La réserve

L'ouvrage:
Été 1936.
Jordan Groves est peintre. Il est marié à Alicia, ils ont deux enfants. Ce soir du 4 juillet, il a été invité à admirer les tableaux que possède le docteur Carter Cole. C'est ainsi qu'il va entrer dans la vie de la famille Cole, dont la représentante la plus charismatique est Vanessa, la fille du docteur. La jeune femme à la réputation sulfureuse ne laissera pas Jordan indifférent.

Critique:
Ce livre développe quelques idées intéressantes, mais elles n'ont pas vraiment contrebalancé le reste... D'abord, j'ai mis beaucoup de temps à entrer dans le roman. Il y a de longues descriptions des états d'âme des personnages. D'habitude, cela m'intéresse, ici, cela m'a pesé. Sûrement parce que la plupart d'entre eux ne savent que pleurer sur leur sort et justifier (à leurs yeux) leurs mauvaises actions. Jordan est le plus fort à ce petit jeu. Il est infidèle, capricieux, irascible, mais ce n'est pas grave puisqu'il ne souhaite pas faire mal! Le summum de la mauvaise foi est l'argument par lequel il se dédouane de ses infidélités: il ne tombe pas amoureux, donc ce n'est pas important. C'est d'ailleurs à travers ce couple que l'auteur pose cette question: est-il plus grave de tromper sans être amoureux ou d'être infidèle avec quelqu'un qu'on aime. À mes yeux, les deux sont une trahison. C'est pour cela que ces personnages m'ont agacée à tromper, puis à dire qu'ils allaient faire peau neuve, et repartir de zéro avec des conjoints qu'ils n'aiment pas assez pour leur rester fidèles.

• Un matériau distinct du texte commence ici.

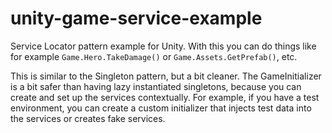 # unity-game-service-example
Service Locator pattern example for Unity. With this you can do things like for example `Game.Hero.TakeDamage()` or `Game.Assets.GetPrefab()`, etc.

This is similar to the Singleton pattern, but a bit cleaner. The GameInitializer is a bit safer than having lazy instantiated singletons, because you can create and set up the services contextually. For example, if you have a test environment, you can create a custom initializer that injects test data into the services or creates fake services.
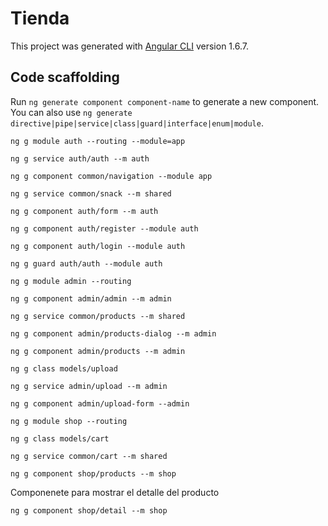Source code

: # Tienda

This project was generated with [Angular CLI](https://github.com/angular/angular-cli) version 1.6.7.

## Code scaffolding

Run `ng generate component component-name` to generate a new component. You can also use `ng generate directive|pipe|service|class|guard|interface|enum|module`.

`ng g module auth --routing --module=app` 

`ng g service auth/auth --m auth`

`ng g component common/navigation --module app`

`ng g service common/snack --m shared`

`ng g component auth/form --m auth`

`ng g component auth/register --module auth`

`ng g component auth/login --module auth`

`ng g guard auth/auth --module auth`

`ng g module admin --routing`

`ng g component admin/admin --m admin`

`ng g service common/products --m shared`

`ng g component admin/products-dialog --m admin`

`ng g component admin/products --m admin`

`ng g class models/upload`

`ng g service admin/upload --m admin`

`ng g component admin/upload-form --admin`

`ng g module shop --routing`

`ng g class models/cart`

`ng g service common/cart --m shared`

`ng g component shop/products --m shop`

Componenete para mostrar el detalle del producto

`ng g component shop/detail --m shop`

Alicia ne vaut pas beaucoup mieux. Elle est plus franche, mais se complique beaucoup la vie. À partir du moment où elle sait qui elle aime, elle aurait eu une façon bien plus simple et logique d'agir. Bien sûr, le lecteur découvrira que c'est beaucoup plus complexe, ce qui fait que là aussi, j'ai eu du mal à comprendre les protagonistes. Au final, chacun se sert des autres pour son accomplissement, mais de manière égoïste.

Que dire de Vanessa? Être à plusieurs facettes, réclamant de l'amour, ne sachant donner le sien... Femme volage à l'enfance brisée, elle s'englue dans les chaînes que ses parents ont tendues pour elle. Malgré l'antipathie que sa conduite inspirera, elle suscitera également la compassion. Elle agit de manière irrationnelle, mais on peut comprendre ses motivations. D'autant qu'un mystère la concernant restera entier.

Les parents de Vanessa n'en ont jamais vraiment été. Même si on n'est pas sûr de l'une des choses qu'avance la jeune femme, leur éducation laisse beaucoup à désirer.
Hubert Saint Germain est sûrement le seul qui trouve grâce à mes yeux. Il représente la force tranquille, l'absence de calcul, les terres et le travail rude. Il cherche la simplicité.

Ces personnages sont très forts, mais outre mon absence de sympathie à leur égard, j'ai été bloquée par une espèce d'inertie qui m'a tenue tout au long de ce roman. Il me semble lent. Peut-être cela vient-il de ce que l'auteur prend le temps de décrire certaines choses, mais aussi de ce que le comédien qui l'a enregistré a une lecture trop sobre. Sa voix n'est pas assez forte, son ton n'est pas assez vivant.

Un livre à côté duquel il ne serait pas très grave de passer.

La version audio que j'ai entendue a été enregistrée par Michel Villermoz pour les éditions Thélème.
Je sais bien que les éditions Thélème prônent la sobriété, mais ici, le comédien l'est trop. En outre, sa façon de prononcer Groves est exaspérante!